Der Hauptgang wird im Copenhagen Corner eingenommen, direkt am Tivoli. Schon eine etwas edlere Adresse. Die fünf anderen Teilnehmer - ach, die Frauen hab ich vergessen, aber die eine hat eindeutig noch nie was von Botox gehört. Die Männer sind allesamt sportlich, einer davon ein wenig älter als er es gern wäre, das wahrscheinlich schütter werdende Haupthaar wurde vorsorglich abrasiert, das Hemd trägt er jugendlich rebellisch über der Hose. Der zweite ist ein robust aussehender Klempner mit knarrenden Muskeln unter der eng anliegenden Jacke. Der dritte ist Lehrer, und so sieht er auch aus. Hier krieg ich Konkurrenz, denn die anderen beiden Damen sind auch scharf auf Handwerkersex. Sie umzingeln den Klempner und gurren und gackern, bis er ganz verwirrt ist - bis ich meine Hand ausstrecke und seine Wange streichle. Überrumpelt sieht er mich an, aber sein Blick ist wach, und seine Lippen spitzen sich zu einem Luftkuss. Wenn Blicke töten könnten, hätten die anderen beiden Frauen uns erlegt - und mich kurzerhand gevierteilt. Ich stehe auf und flüstere ihm etwas ins Ohr, sodass er sich mit einem Ruck zu mir umdreht. Das halb gegessene Steak ist vergessen.

“Jetzt…?”, formen seine Lippen stumm. Ich nicke und rausche Richtung Toilette an ihm vorbei, sodass das wirbelnde Kleid ihn in eine verführerische Dolce&Gabbana-Wolke hüllt.

 

Feine Toiletten in feinen Restaurants können problematisch sein.
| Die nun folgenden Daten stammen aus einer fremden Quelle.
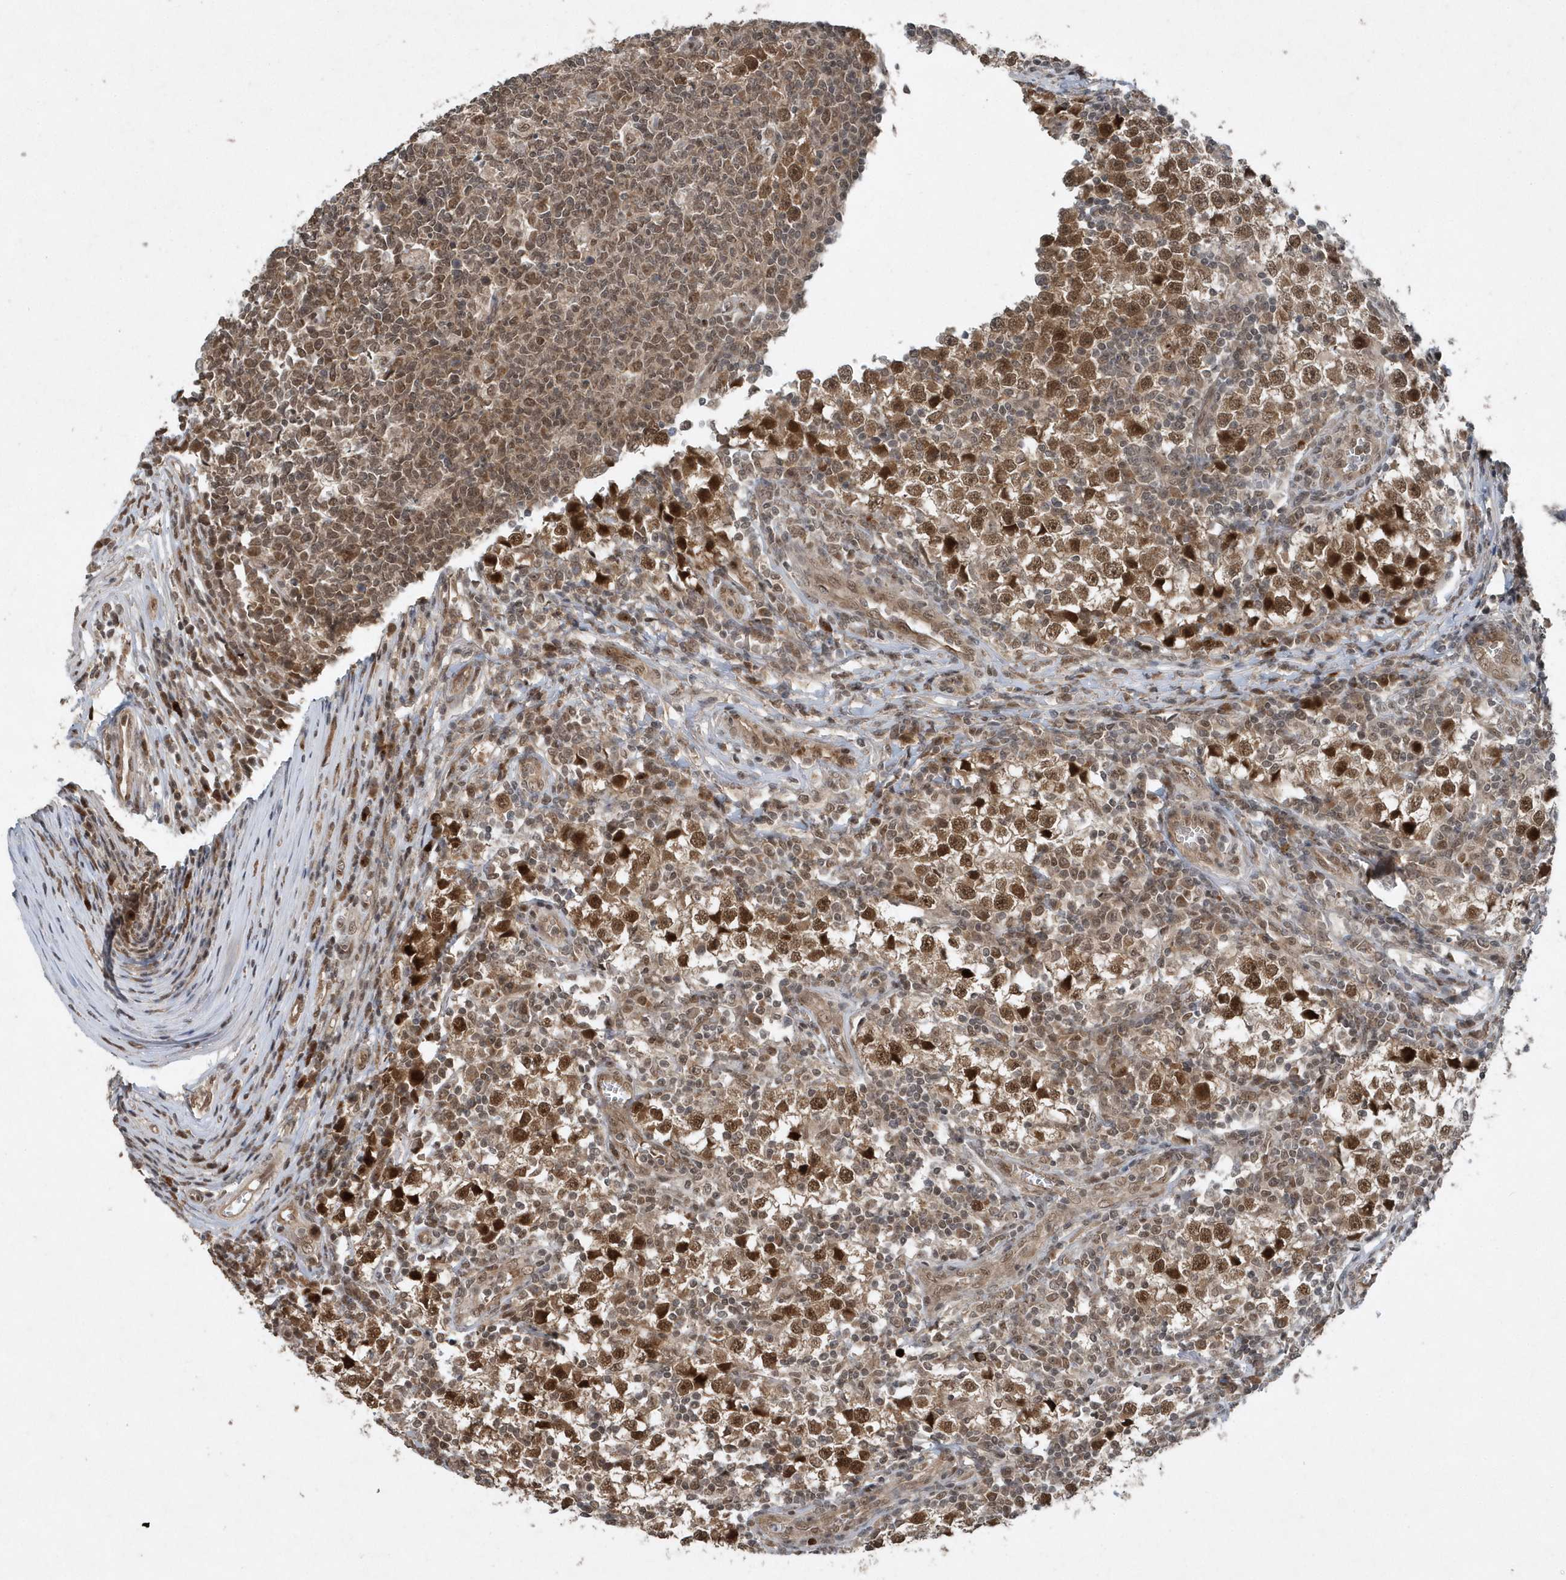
{"staining": {"intensity": "strong", "quantity": ">75%", "location": "nuclear"}, "tissue": "testis cancer", "cell_type": "Tumor cells", "image_type": "cancer", "snomed": [{"axis": "morphology", "description": "Seminoma, NOS"}, {"axis": "topography", "description": "Testis"}], "caption": "The histopathology image displays staining of testis cancer (seminoma), revealing strong nuclear protein staining (brown color) within tumor cells.", "gene": "QTRT2", "patient": {"sex": "male", "age": 65}}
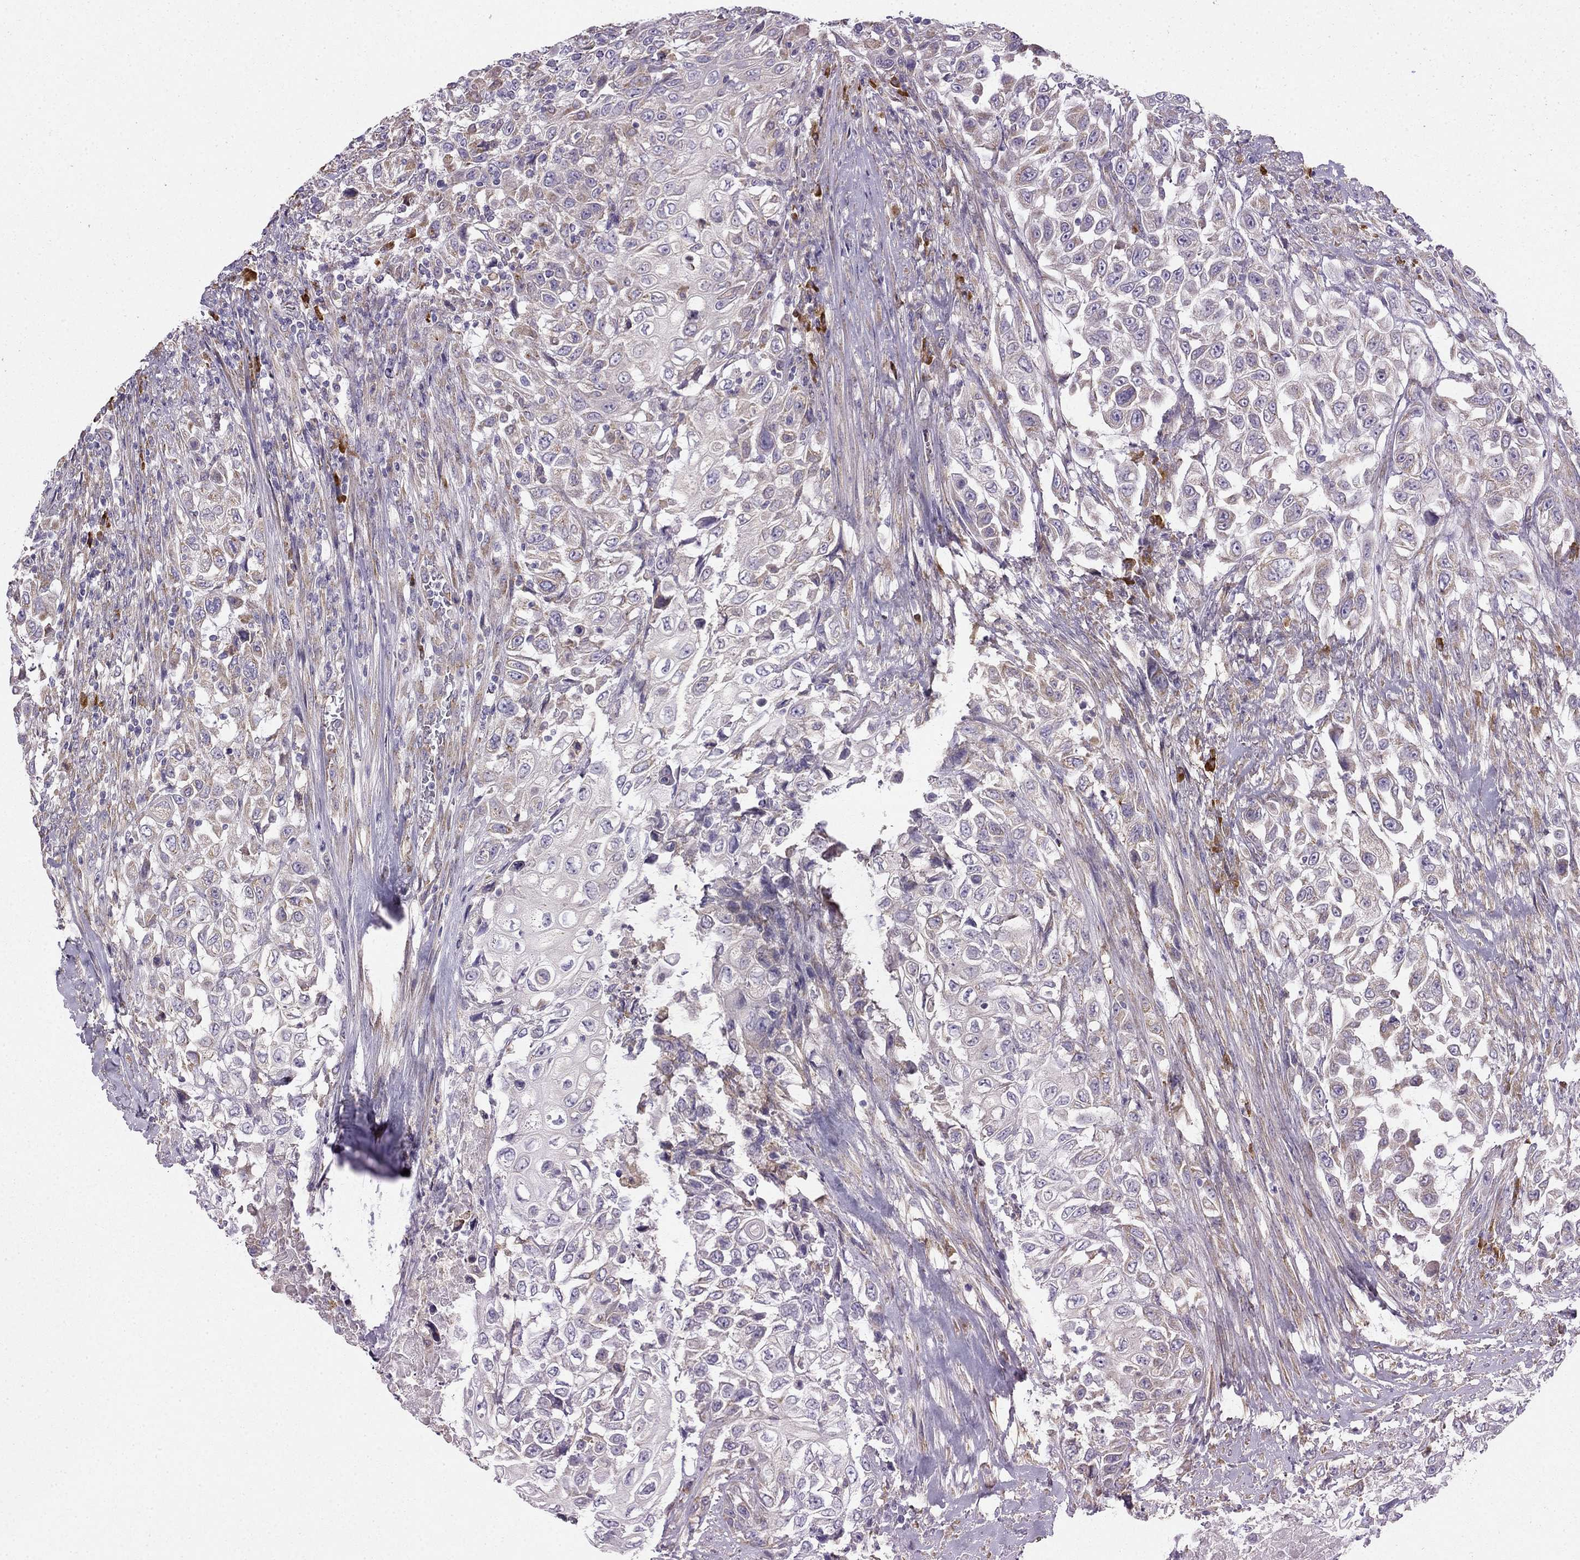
{"staining": {"intensity": "moderate", "quantity": "<25%", "location": "cytoplasmic/membranous"}, "tissue": "urothelial cancer", "cell_type": "Tumor cells", "image_type": "cancer", "snomed": [{"axis": "morphology", "description": "Urothelial carcinoma, High grade"}, {"axis": "topography", "description": "Urinary bladder"}], "caption": "Immunohistochemistry of urothelial cancer reveals low levels of moderate cytoplasmic/membranous staining in approximately <25% of tumor cells.", "gene": "LONRF2", "patient": {"sex": "female", "age": 56}}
Feine Damen stehen vor der Spiegelwand gegenüber der Kabinen und machen sich noch feiner als sie ohnehin schon sind. Die Kabine ist besetzt. Gibt es noch andere Möglichkeiten, vielleicht außerhalb der Toilette? Direkt nebenan gibt es einen kleinen Raum mit nur wenigen Tischen und Stühlen, die zusammengeklappt an der Wand lehnen. Bestimmt für kleine private Gesellschaften. Als mein Klempner auftaucht und durch die wartenden Frauen kurz verunsichert wird, stehe ich schon bereit und nehme ihn vertrauensvoll bei der Hand. Mit übertriebenen Bewegungen wie zwei Einbrecher schleichen wir uns in den kleinen Raum und sehen uns um. Wir haben freie Bahn, es gibt nur den einen Eingang. Ich schließe die Tür hinter uns und lächle ihm entgegen. Meine Handtasche lasse ich auf einen Stuhl fallen.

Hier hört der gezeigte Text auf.